The Parent’s Voice workshop, hosted in Frampton Park Baptist Church, was created by The Crib – a social inclusion charity in Hackney. Its aim is to make parents aware of any signs that their child has gang affiliations, or has experienced sexual exploitation, domestic violence or drug use. The workshop features a traffic light system which aims to help parents spot risky behaviour.
“By identifying the signs and creating clear boundaries during the child’s transition, we can reduce the risk of danger. We do not want a child to go to a red sign. We want to stop them at amber and sort the issue out,” said Kelly Reid, co-ordinator for The Crib.
Attendees of the awareness event gave overwhelmingly positive feedback about its content and importance. Dionne Thomas, a mother and a resident of Hackney, told the Hackney Post: “This event is very important, because it is very beneficial for us to know what is going on in our communities.
“I have an 11-year-old child. They (gangs) are targeting people his age and getting them into drug dealing and gangs and I know a lot of my neighbours are dealing with this issue, so it is very important that we educate ourselves on how to spot the signs and keep our children safe,” said Thomas.
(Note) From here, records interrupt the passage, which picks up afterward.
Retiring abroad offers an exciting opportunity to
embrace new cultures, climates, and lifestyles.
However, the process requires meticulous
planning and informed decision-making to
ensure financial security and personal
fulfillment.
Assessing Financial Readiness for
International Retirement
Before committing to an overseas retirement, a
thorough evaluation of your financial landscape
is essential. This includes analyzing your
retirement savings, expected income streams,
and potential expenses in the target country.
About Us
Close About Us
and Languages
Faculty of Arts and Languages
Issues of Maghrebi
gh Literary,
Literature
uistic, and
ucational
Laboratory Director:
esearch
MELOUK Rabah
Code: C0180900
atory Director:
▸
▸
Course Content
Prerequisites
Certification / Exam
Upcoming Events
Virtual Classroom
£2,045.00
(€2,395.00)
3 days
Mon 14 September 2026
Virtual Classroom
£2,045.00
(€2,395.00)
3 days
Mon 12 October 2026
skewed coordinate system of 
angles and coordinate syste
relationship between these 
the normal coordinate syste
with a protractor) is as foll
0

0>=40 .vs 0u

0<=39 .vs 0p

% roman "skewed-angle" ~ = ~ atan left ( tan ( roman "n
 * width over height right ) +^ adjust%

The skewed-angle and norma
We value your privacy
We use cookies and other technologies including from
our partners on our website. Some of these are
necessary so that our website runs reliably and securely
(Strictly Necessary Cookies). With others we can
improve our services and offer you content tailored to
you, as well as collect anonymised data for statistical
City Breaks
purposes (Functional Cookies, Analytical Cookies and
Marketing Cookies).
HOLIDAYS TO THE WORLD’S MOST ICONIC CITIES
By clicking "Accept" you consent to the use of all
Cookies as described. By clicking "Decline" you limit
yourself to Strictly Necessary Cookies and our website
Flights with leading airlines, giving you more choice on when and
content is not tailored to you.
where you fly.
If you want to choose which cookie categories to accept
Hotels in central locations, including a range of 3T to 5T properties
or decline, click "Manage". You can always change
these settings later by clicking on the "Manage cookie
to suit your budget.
A member of Hackney’s Integrated Gangs Unit (IGU) – a group which has been working since 2010 to reduce violent, gang-related crime – told the Hackney Post that there are approximately 15 active gangs operating in the borough. On 7 November, a man was stabbed by a gang member in broad daylight in Hackney Wick.
The workshops often feature members of Hackney’s IGU. Dele Woye OBE, a member of the IGU, said: “Programmes such as Parent’s Voice are vital in empowering parents to give them awareness of another world that their kids are in.”